◆ **Task goal**: Pictures aside, each entry has to be returned exactly as it stands.

(Stored items)
********************

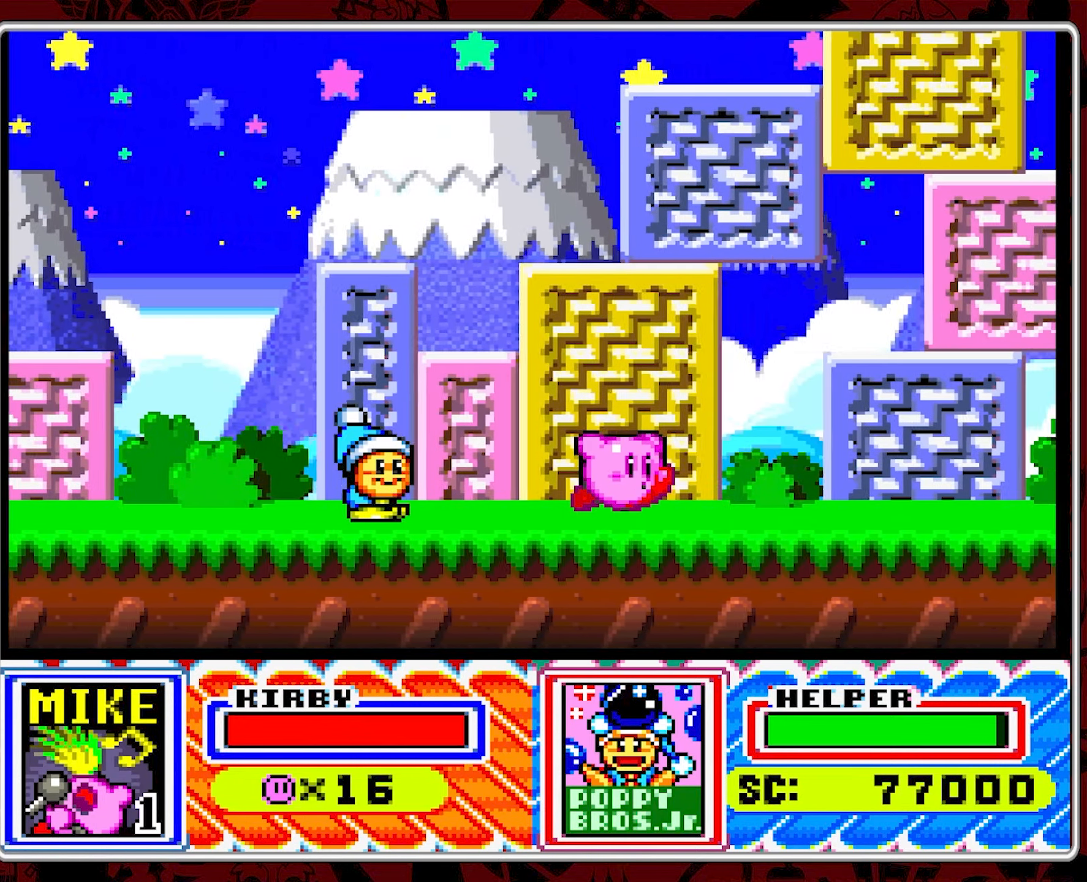
{"buttons": ["DPAD_RIGHT"], "events": []}
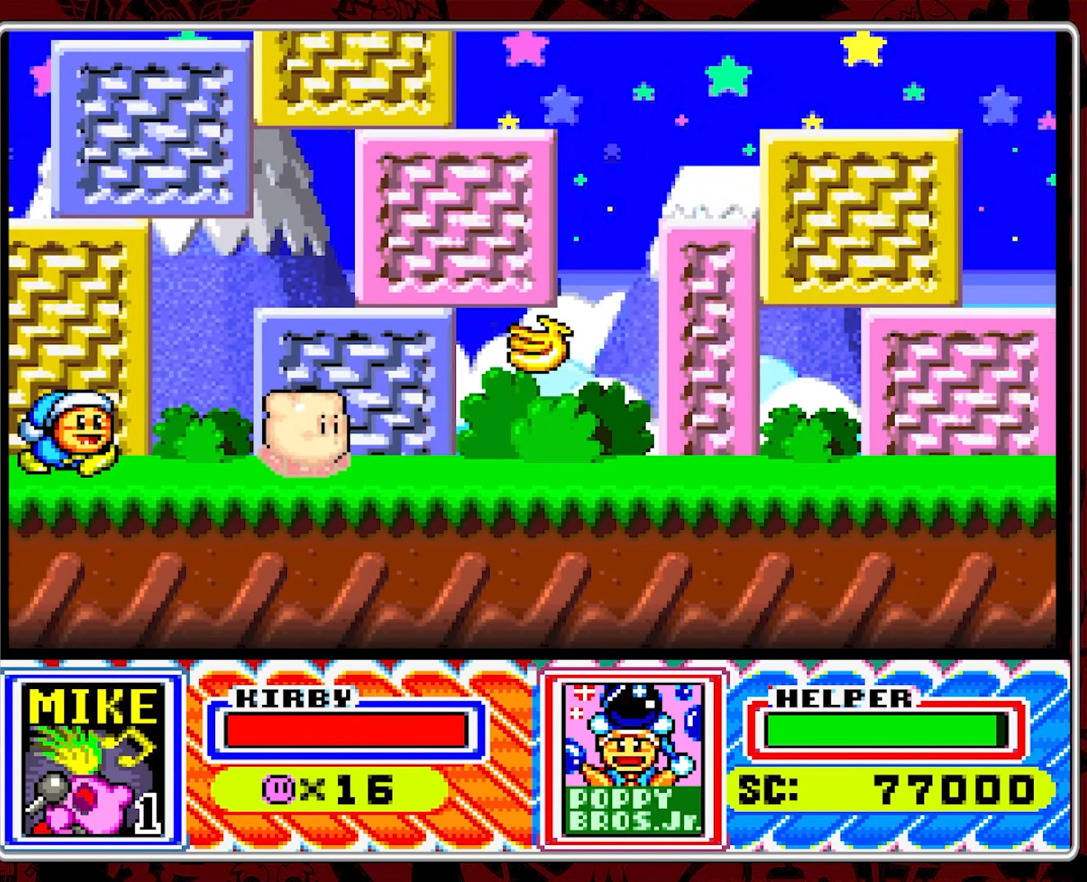
{"buttons": ["DPAD_RIGHT"], "events": [[100, "DPAD_RIGHT", "up"], [467, "DPAD_RIGHT", "down"]]}
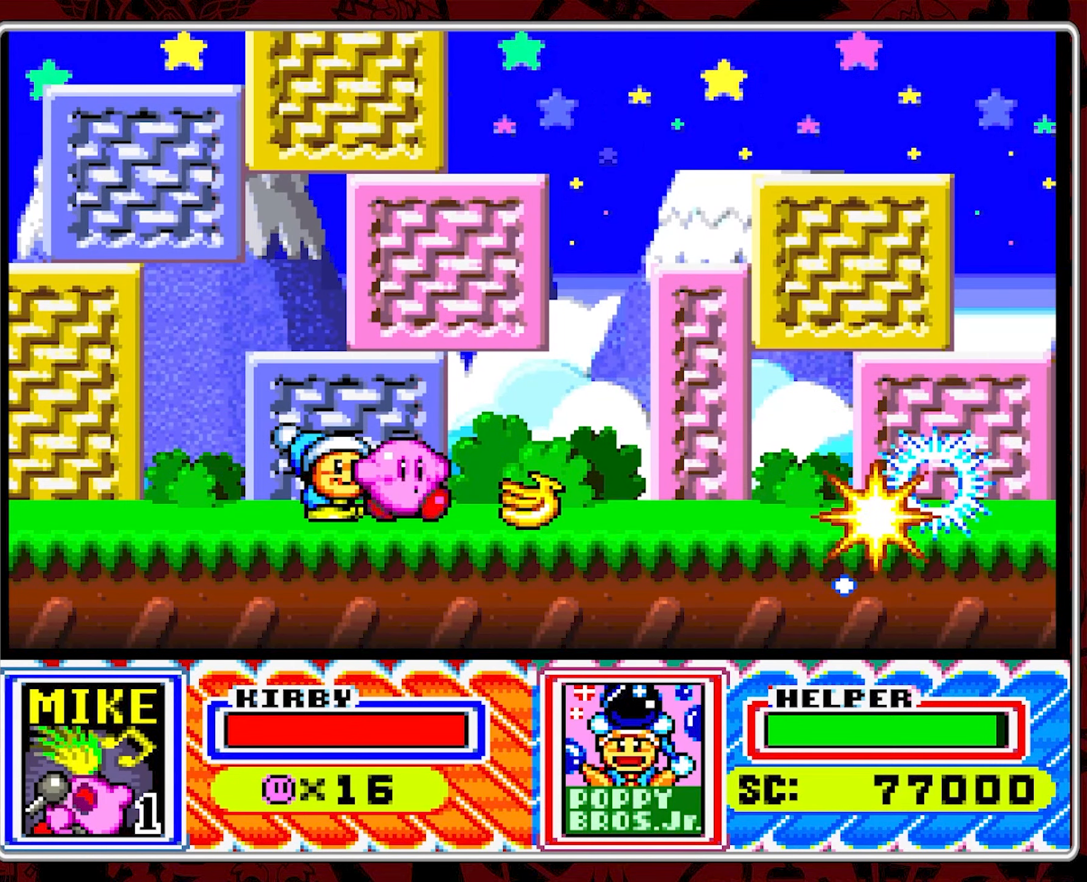
{"buttons": [], "events": [[350, "DPAD_RIGHT", "up"]]}
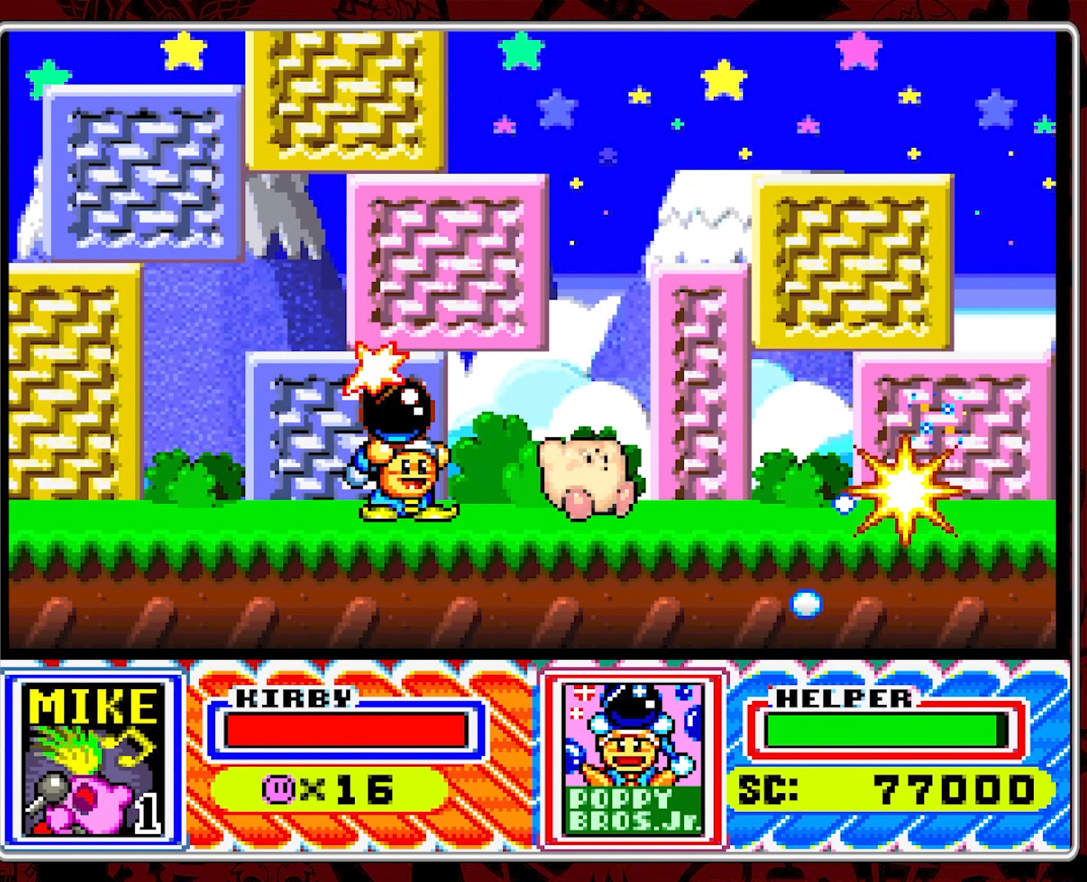
{"buttons": [], "events": []}
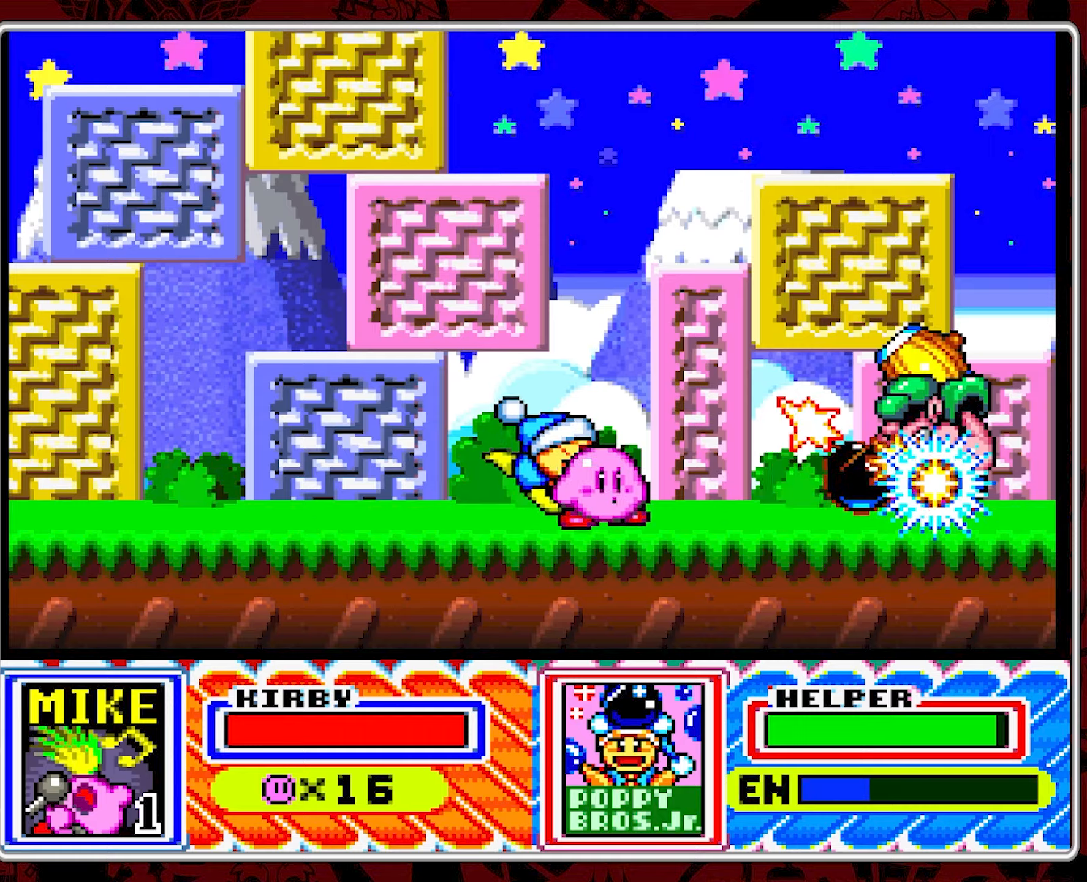
{"buttons": ["DPAD_LEFT"], "events": [[383, "DPAD_LEFT", "down"]]}
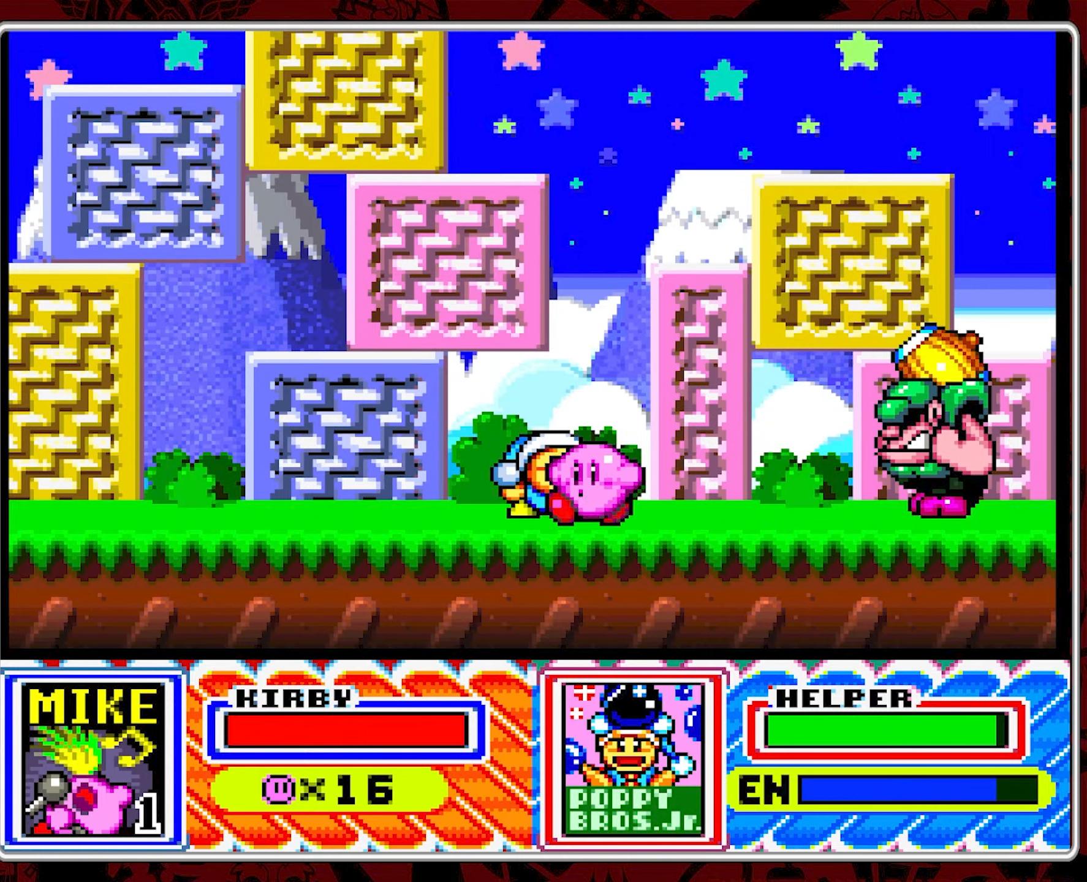
{"buttons": [], "events": [[33, "DPAD_LEFT", "up"], [250, "Y", "down"], [366, "Y", "up"]]}
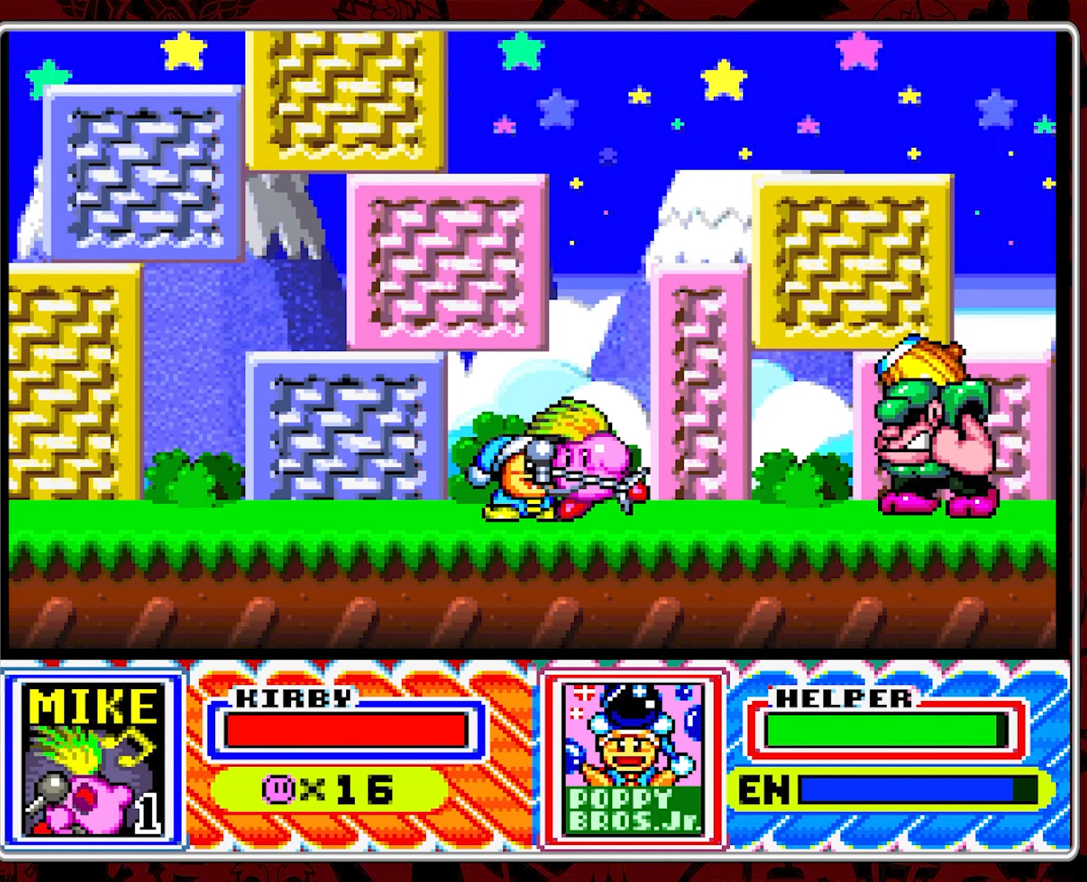
{"buttons": [], "events": []}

********************

◆ **Reply**:
{"buttons": ["DPAD_RIGHT"], "events": []}
{"buttons": ["DPAD_RIGHT"], "events": [[100, "DPAD_RIGHT", "up"], [467, "DPAD_RIGHT", "down"]]}
{"buttons": [], "events": [[350, "DPAD_RIGHT", "up"]]}
{"buttons": [], "events": []}
{"buttons": ["DPAD_LEFT"], "events": [[383, "DPAD_LEFT", "down"]]}
{"buttons": [], "events": [[33, "DPAD_LEFT", "up"], [250, "Y", "down"], [366, "Y", "up"]]}
{"buttons": [], "events": []}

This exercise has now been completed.